===== Data to process

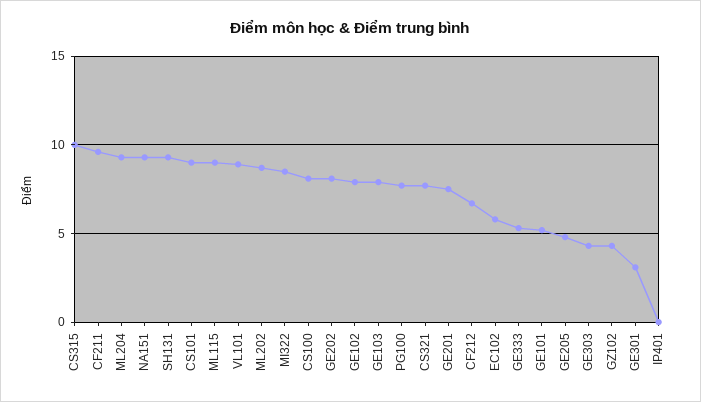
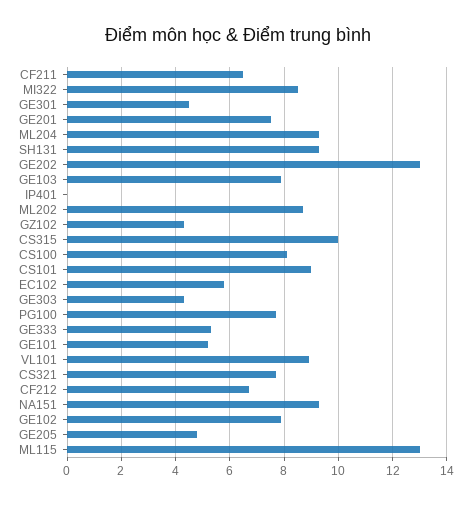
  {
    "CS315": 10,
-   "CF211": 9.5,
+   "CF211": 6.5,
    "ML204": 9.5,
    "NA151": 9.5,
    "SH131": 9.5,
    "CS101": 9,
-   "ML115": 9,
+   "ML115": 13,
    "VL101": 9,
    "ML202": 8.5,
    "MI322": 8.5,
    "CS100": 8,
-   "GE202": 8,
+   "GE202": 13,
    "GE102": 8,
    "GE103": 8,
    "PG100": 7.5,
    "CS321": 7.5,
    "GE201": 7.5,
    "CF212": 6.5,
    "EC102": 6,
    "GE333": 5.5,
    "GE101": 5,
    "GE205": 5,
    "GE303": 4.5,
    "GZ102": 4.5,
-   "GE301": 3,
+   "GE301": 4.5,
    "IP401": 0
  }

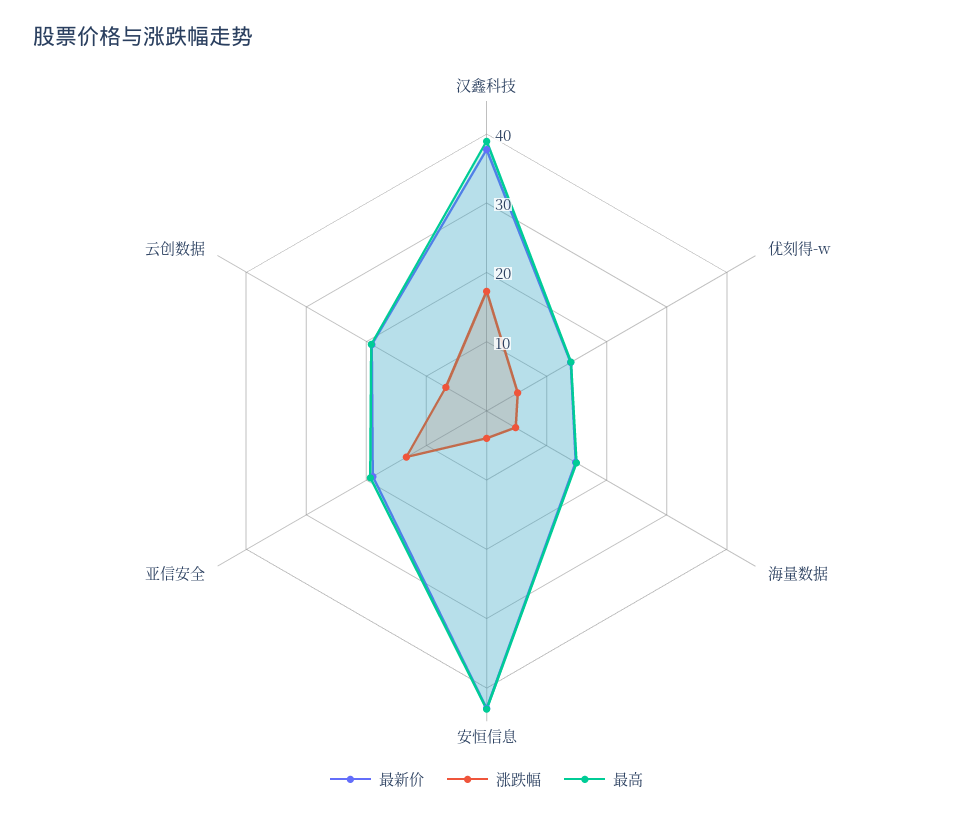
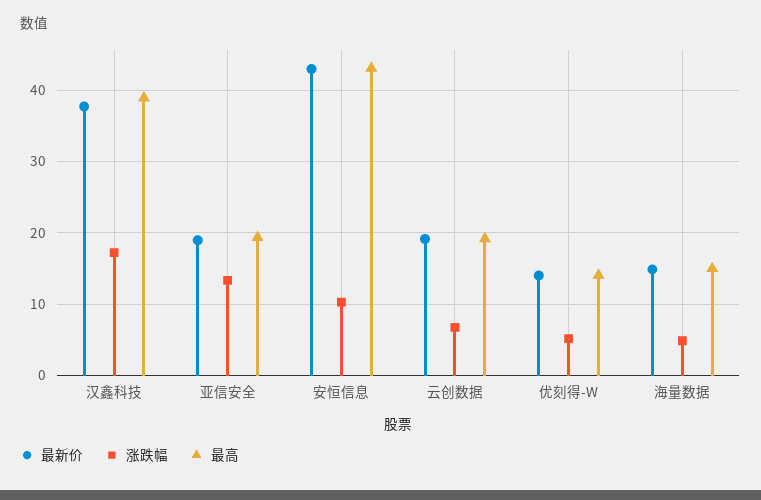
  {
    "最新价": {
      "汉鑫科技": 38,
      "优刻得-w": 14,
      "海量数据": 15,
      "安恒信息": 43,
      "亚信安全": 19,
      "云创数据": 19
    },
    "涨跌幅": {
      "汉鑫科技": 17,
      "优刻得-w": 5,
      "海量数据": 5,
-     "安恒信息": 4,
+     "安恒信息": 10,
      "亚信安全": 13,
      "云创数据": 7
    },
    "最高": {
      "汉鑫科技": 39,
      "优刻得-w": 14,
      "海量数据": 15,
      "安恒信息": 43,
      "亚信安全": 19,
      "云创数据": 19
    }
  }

==========

**Assignment**
The reply is to be all the records above, transcribed exactly, with no pictures.

**Answer**
  {
    "CS315": 10,
-   "CF211": 9.5,
+   "CF211": 6.5,
    "ML204": 9.5,
    "NA151": 9.5,
    "SH131": 9.5,
    "CS101": 9,
-   "ML115": 9,
+   "ML115": 13,
    "VL101": 9,
    "ML202": 8.5,
    "MI322": 8.5,
    "CS100": 8,
-   "GE202": 8,
+   "GE202": 13,
    "GE102": 8,
    "GE103": 8,
    "PG100": 7.5,
    "CS321": 7.5,
    "GE201": 7.5,
    "CF212": 6.5,
    "EC102": 6,
    "GE333": 5.5,
    "GE101": 5,
    "GE205": 5,
    "GE303": 4.5,
    "GZ102": 4.5,
-   "GE301": 3,
+   "GE301": 4.5,
    "IP401": 0
  }

  {
    "最新价": {
      "汉鑫科技": 38,
      "优刻得-w": 14,
      "海量数据": 15,
      "安恒信息": 43,
      "亚信安全": 19,
      "云创数据": 19
    },
    "涨跌幅": {
      "汉鑫科技": 17,
      "优刻得-w": 5,
      "海量数据": 5,
-     "安恒信息": 4,
+     "安恒信息": 10,
      "亚信安全": 13,
      "云创数据": 7
    },
    "最高": {
      "汉鑫科技": 39,
      "优刻得-w": 14,
      "海量数据": 15,
      "安恒信息": 43,
      "亚信安全": 19,
      "云创数据": 19
    }
  }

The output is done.